Make a matching box joint out of scrap, dip it in white glue and apply. Go to, search boxjoints and see how he does it. Super simple.


-- Steve in KY. 44 years so far with my lovely bride. Think I'll keep her.

View DonnyBahama's profile


215 posts in 2772 days

#5 posted 08-22-2011 07:30 AM

“Let any squeeze out get to a snot consistency, then zip it off with a sharp chisel.”

Barry, are we talking fresh-out-of-the-nose? Or dried-onto-the-bottom-of-the-coffee-table?

-- Founding member of the (un)Official LumberJock's Frugal Woodworking Society -

View TopamaxSurvivor's profile


18428 posts in 3917 days

#6 posted 08-22-2011 09:03 PM

I just drip a drop into the joints and smear it around with a Q-tip, fit and clamp. I used Titebond II too. No problems for me.

-- Bob in WW ~ "some old things are lovely, warm still with life ... of the forgotten men who made them." - D.H. Lawrence

View DaddyZ's profile


2475 posts in 3282 days

#7 posted 08-22-2011 09:17 PM

The few times I did so far, All i did is apply a line to the mating surfaces(some always slips down into the grooves) Then Clamp together, The way i look at it you are effectively spreading when assembling & clamping.

IMHO only

-- Pat - Worker of Wood, Collector of Tools, Father of one

View gfadvm's profile


14940 posts in 2931 days

#8 posted 08-23-2011 04:23 AM

Good one Donny!!!! I blew snot all over my computer.

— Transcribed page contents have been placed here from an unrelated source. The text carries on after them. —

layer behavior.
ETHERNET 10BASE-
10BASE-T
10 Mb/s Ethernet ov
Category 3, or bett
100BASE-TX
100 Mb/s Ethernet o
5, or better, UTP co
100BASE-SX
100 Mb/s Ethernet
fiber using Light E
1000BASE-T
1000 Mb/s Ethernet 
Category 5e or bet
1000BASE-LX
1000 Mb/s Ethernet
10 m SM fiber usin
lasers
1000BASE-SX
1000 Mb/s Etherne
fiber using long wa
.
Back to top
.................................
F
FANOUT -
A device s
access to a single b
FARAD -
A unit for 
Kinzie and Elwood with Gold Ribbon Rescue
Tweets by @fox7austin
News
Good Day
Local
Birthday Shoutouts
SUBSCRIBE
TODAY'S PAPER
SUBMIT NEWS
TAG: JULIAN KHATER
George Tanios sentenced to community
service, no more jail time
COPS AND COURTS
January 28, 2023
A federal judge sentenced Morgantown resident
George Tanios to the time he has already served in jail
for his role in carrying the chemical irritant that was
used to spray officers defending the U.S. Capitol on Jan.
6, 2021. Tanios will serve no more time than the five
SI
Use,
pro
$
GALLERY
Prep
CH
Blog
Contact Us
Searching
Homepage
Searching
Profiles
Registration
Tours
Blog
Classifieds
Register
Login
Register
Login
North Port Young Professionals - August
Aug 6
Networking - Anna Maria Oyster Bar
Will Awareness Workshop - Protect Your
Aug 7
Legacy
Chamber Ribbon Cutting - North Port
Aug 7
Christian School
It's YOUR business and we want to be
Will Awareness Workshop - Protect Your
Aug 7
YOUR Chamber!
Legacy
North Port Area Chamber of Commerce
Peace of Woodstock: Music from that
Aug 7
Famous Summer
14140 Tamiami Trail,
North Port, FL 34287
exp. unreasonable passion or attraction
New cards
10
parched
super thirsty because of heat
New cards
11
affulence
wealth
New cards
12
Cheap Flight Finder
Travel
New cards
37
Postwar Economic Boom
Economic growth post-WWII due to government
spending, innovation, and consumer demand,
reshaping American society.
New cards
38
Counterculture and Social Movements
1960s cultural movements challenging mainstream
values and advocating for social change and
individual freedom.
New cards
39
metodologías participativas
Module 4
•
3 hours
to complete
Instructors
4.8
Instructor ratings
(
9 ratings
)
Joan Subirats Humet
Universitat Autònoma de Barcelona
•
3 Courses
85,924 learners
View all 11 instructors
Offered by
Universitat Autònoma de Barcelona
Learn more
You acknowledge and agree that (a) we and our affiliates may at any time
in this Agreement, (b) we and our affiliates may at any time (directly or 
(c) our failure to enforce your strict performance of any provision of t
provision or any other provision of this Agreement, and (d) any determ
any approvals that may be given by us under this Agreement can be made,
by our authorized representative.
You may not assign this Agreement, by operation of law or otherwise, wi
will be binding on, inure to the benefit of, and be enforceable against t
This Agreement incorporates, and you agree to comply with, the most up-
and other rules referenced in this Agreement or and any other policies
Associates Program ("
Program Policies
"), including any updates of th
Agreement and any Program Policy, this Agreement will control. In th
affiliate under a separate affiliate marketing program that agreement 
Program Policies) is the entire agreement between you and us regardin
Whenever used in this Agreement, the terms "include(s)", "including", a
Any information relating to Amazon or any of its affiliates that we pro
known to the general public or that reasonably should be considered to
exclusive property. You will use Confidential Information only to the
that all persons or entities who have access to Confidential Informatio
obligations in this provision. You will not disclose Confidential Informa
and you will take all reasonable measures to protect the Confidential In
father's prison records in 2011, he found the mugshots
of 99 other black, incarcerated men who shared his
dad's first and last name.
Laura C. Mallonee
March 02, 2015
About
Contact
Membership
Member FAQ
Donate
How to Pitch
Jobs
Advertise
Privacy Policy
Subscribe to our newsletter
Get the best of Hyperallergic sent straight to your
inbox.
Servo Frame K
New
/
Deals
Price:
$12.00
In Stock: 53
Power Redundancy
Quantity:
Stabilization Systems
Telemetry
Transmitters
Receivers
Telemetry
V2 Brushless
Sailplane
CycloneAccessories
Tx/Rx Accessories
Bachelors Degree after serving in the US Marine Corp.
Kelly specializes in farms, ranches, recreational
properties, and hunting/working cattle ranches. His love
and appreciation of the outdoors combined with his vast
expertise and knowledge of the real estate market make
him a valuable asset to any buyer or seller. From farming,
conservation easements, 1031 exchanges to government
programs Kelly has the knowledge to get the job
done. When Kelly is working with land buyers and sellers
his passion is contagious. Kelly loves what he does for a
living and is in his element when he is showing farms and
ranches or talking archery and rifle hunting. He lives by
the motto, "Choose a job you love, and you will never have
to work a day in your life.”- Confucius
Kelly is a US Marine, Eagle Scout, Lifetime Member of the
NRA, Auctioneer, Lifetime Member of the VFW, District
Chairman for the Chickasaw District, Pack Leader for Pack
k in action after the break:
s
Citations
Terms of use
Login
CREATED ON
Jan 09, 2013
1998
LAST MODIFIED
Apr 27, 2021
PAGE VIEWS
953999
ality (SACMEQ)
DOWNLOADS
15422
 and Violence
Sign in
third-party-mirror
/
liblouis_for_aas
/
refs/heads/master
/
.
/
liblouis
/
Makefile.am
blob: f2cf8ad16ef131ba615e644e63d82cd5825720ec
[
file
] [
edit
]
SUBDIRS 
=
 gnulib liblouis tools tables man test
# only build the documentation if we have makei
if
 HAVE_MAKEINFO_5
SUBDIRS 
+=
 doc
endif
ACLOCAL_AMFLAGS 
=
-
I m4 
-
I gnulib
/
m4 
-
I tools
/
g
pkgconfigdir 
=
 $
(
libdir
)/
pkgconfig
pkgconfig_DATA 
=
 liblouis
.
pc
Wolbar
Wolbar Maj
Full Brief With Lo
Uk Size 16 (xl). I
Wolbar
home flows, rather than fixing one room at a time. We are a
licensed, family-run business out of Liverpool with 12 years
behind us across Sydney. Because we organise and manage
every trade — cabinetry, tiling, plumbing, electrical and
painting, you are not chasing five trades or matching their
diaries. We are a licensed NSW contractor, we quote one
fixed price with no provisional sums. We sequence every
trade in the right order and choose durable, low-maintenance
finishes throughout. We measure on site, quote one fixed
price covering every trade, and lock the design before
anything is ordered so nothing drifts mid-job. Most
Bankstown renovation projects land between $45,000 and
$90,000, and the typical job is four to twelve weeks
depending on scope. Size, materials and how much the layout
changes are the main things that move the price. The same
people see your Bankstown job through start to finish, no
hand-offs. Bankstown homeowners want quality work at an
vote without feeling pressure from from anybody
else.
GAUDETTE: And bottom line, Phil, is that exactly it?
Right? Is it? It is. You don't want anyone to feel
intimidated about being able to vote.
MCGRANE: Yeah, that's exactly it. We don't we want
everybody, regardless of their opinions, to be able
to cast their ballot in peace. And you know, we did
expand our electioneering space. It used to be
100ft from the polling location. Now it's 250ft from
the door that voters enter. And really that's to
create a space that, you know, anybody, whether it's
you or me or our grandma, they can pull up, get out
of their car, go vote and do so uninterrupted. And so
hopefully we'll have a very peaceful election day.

-- " I'll try to be nicer, if you'll try to be smarter" gfadvm

View Cosmicsniper's profile


2202 posts in 3400 days

#9 posted 08-23-2011 04:45 AM

I use Titebond III or even their liquid Hide Glue. I don’t worry so much about glue mess on finger joints simply because a.) they are usually proud of the surface anyway and need a gentle sanding and b.) I might have other areas of tearout or miss-fits that require some CA sanding/repair.

Masking it off beforehand is a good trick, though.